Another buyer keeps reopening the listing but never actually calls.

Someone else suddenly goes quiet after sounding genuinely ready to move.

This part of the year tends to create a strange holding pattern across the market.

A lot of buyers start second guessing timing around June

By mid-year, buyers are processing more than just the property itself.

They’re thinking about:

  • EOFY finances
  • Interest rates
  • Tax returns
  • School plans
  • Work changes
  • Whether more stock will hit the market in spring
  • Whether they should keep waiting for something better

And after months of scrolling listings, attending inspections and comparing properties every weekend, a lot of buyers are mentally exhausted too.

Especially the ones who’ve already missed out a few times.

By June, buyers aren’t just evaluating homes anymore. They’re trying to work out whether now is the right time to make a move at all.
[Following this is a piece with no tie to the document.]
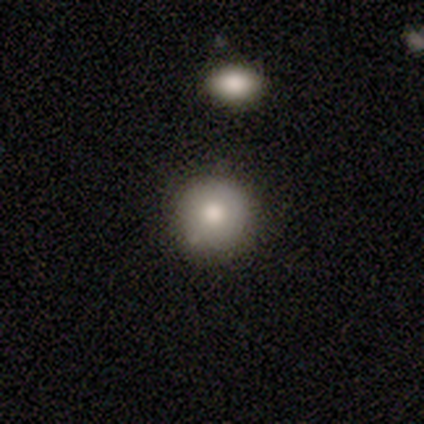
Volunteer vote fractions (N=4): Morphology: type=smooth (100%); roundness=round (100%); merging=none (75%).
Spring starts creeping into buyer’s heads earlier than agents think

In Australia, spring selling season carries a strange emotional weight around it.

Buyers start thinking: “maybe more listings will come up soon.”

Sometimes they’re right.

Sometimes the property they already inspected in May ends up being the best option they see for the next 6 months.
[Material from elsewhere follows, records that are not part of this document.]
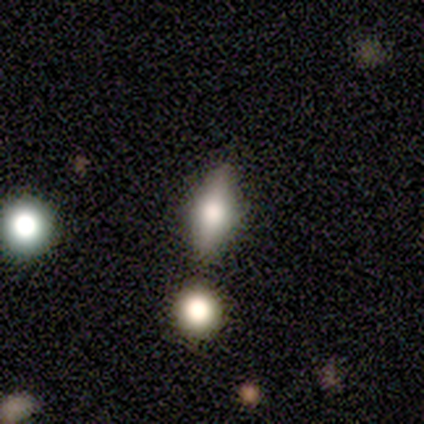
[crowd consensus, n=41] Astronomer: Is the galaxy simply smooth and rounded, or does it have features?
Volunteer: smooth — 61%.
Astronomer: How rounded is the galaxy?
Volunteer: in between — 68%.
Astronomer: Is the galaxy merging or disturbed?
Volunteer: none — 87%.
That uncertainty slows decision making down.

You probably see it in small ways already:

  • Buyers taking longer to respond
  • Delayed offers
  • More “we’ll let you know”
  • Fewer emotionally decisive conversations

The interest is often still there, but the urgency just softens a bit.

Quiet buyers are still paying attention

This is usually the part agents underestimate.

A buyer going quiet doesn’t always mean they’ve disappeared completely.

A lot of buyers keep researching privately while they’re sitting on the fence.

  • They reopen listings late at night
  • Revisit contracts
  • Send links to family members
  • Compare floorplans again
  • Circle back weeks later once they feel more certain

Some of the strongest buyers in a campaign are often the ones who look undecided for the longest.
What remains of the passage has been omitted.